::: Trecho selecionado

Cem, duzentos? Ou vinte ou trinta? Ou você é do tipo Rubem Fonseca, que
lê um livro por dia? Eu, que sou praticamente uma tartaruga, fico
maravilhado com isso. Mas desses livros, quantos mudaram a sua vida, ou
ao menos acrescentaram alguma coisa que lhe fazia falta?
Ou vamos pôr a questão de outra forma. Você já tem uma certa idade e
uma biblioteca de uns dois mil, dois mil e quinhentos livros. Se fosse
para a famosa ilha deserta, fora manuais de escotismo e a Charlize
Theron, que livros você levaria? Eu provavelmente levaria apenas os
livros que reli mais de cinco vezes, digamos. Acho cinco vezes uma
medida razoável — ninguém relê cinco vezes um livro se ele não o toca
fundo ou o diverte muito, forma também de tocar fundo, não? Quantos
livros você releu mais de cinco vezes? Eu não sei quantos livros reli
mais de cinco vezes, mas duvido que cheguem a quinhentos, talvez não
cheguem nem a trezentos. Sei que os que li pulando são muitas e muitas
vezes mais.
Mas digamos quinhentos e digamos três releituras no mínimo. Se você
releu pra valer esses quinhentos livros, vai descobrir uma coisa mais ou
menos evidente: não há nada ou quase nada de novo nos demais livros. Os
livros praticamente se repetem, ou nossa cabeça é incapaz de tirar mais
deles, ou pelo menos a minha. Um grande livro, de alguma forma, contém
muitos outros livros. Quinhentos grandes livros talvez contenham todos
os livros. Infelizmente a imaginação, a sensibilidade e a inteligência
humanas não são ilimitadas. De um ponto pra frente, cada livro lido não é
menos um a ser lido, mas apenas mais um livro lido. De um ponto pra
frente, a gente lê meio como quem assenta o fio de uma navalha. Essa
papagaiada de jornais e revistas de que toda semana tem uma novidade
fundamental na praça é isso mesmo, papagaiada — pura publicidade ou
ignorância.
Cabe a você descobrir os seus quinhentos grandes livros. Agora, se
você nunca releu um livro, ou no máximo releu uns dois ou três, ou nunca
relê mais de uma ou duas vezes, pode parar por aqui. Não temos nada a
nos dizer. Nem falamos a mesma língua.

::::::
::: Bloco de dados

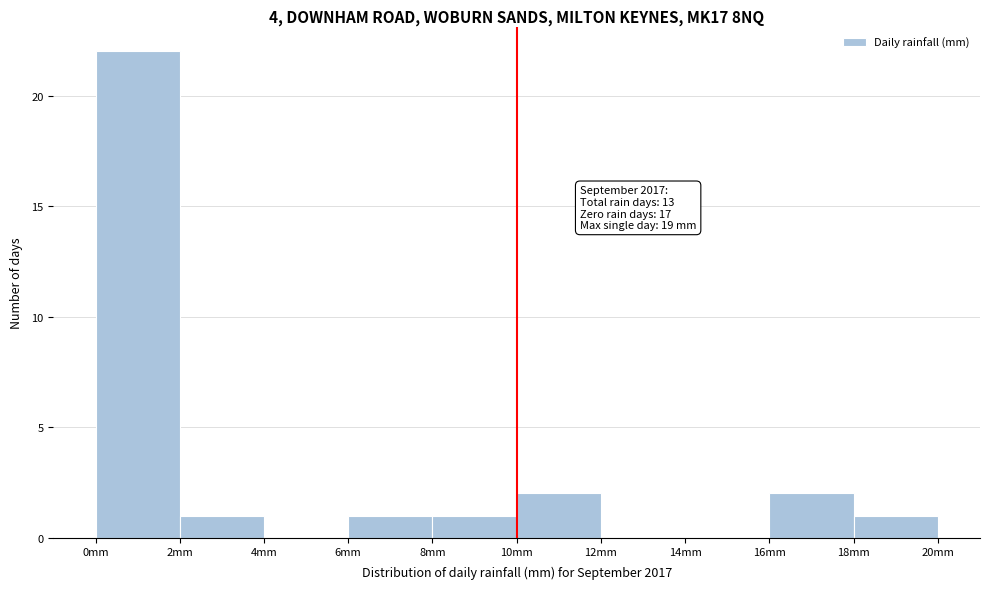

Which range on the x-axis has the tallest bar?

0 to 2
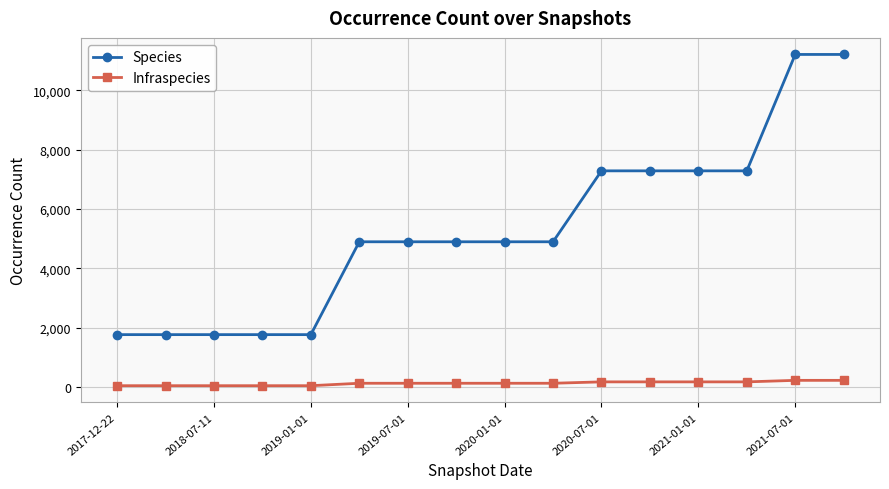

Which series has the largest range (max minus min)?

Species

::::::

# [Instrução 1]
Passe para o inglês esta frase do trecho sobre a releitura de livros: "Um grande livro, de alguma forma, contém muitos outros livros."
# [Instrução 2]
Dê continuidade ao trecho sobre a releitura de livros, começando logo depois da última frase.

# [Resposta 1]
A great book, in some way, contains many other books.

# [Resposta 2]
Um dos poucos autores que me pegou depois de adulto foi Graham
Greene. Por um desses lapsos inexplicáveis, eu só li Graham Greene aos
vinte e oito anos. Tinha topado com inúmeras referências a ele, mas
sempre fui deixando para depois, até que encontrei O americano tranquilo
numa banca, numa edição de 1981 da Abril, feia que dá pena. Ainda
lembro de abrir o volume, de ler os primeiros parágrafos, de começar a
gostar devagarinho, até que cheguei nesta frase: “Fechei os olhos e ela
se tornou novamente o que costumava ser: o chiado do vapor, o tilintar
de xícara, uma certa hora da noite e a promessa de repouso”. Isso não
quer dizer muito para a maioria das pessoas, sei, mas foi aí que o
Greene se revelou para mim. Há algo na serenidade resignada, ou no
tranquilo desespero dessa frase, na atmosfera de solidão, que me levou a
pensar na hora: está falando comigo. Mais: por essa frase eu entrevi
todo o homem Graham Greene. Então, não li O americano tranquilo, eu o devorei e cada nova página apenas me confirmou essa impressão inicial — os demais livros também, embora O americano tranquilo continue meu preferido com O poder e a glória e Cônsul honorário.
Em seguida, passei a recomendar o livro para todo mundo e quando alguém
não gostava muito eu, depois de um certo aturdimento, me sentia quase
que ofendido.
Depois que a gente releu muito, poucos autores satisfazem
inteiramente. Às vezes leio vinte páginas de um livro, vinte de outro e
desisto — já encontrei tudo aquilo, escrito de forma muito melhor. Aí
releio algum trecho de um dos meus autores preferidos e então sou vítima
de uma esperança meio boba, mas invencível: será que não me escapou
algum conto do Cortázar, do Borges, do Kafka, do Conrad? Será que não
vão descobrir um romance inédito do Stendhal? Como será ler pela
primeira vez algo deles depois dos quarenta? Por que não fui previdente e
guardei um livro para a velhice? Tive sorte com Graham Greene: O décimo homem. Tive sorte com Rubem Fonseca: “Placebo”. Tive sorte com Cortázar: Ciao, Verona.
É estranho, eu os li sem aquele fogo da descoberta, li quase como se
lembrasse, como se os textos já fizessem parte de mim ou fossem meus,
como se eu me reencontrasse depois de muito tempo e um tanto surpreso me
desse conta de que continuo o mesmo, não mudei nada, veja só.
Na adolescência, após o último conto de Poe, me bateu o desespero. Eu já não aguentava relê-lo e tinha certeza, certeza absoluta, como se diz, de que nunca ia encontrar outro autor. Estava enganado, claro, logo logo iria encontrar muitos outros e muito melhores, mas eu tinha dezesseis anos. Agora é um pouco mais complicado, penso quase amargo. Mas não é que há poucos anos descobri um lapso maior que o do Greene? Ele se chama Ítalo Svevo. Até ando pensando em aprender italiano pra ler o homem direito.
É isso, não leio mais um livro atrás do outro como antes. Pulo de um
para outro na busca dos livros que eu possa reler. Como não confio na
crítica, dependo da indicação dos amigos e de minhas próprias
investigações.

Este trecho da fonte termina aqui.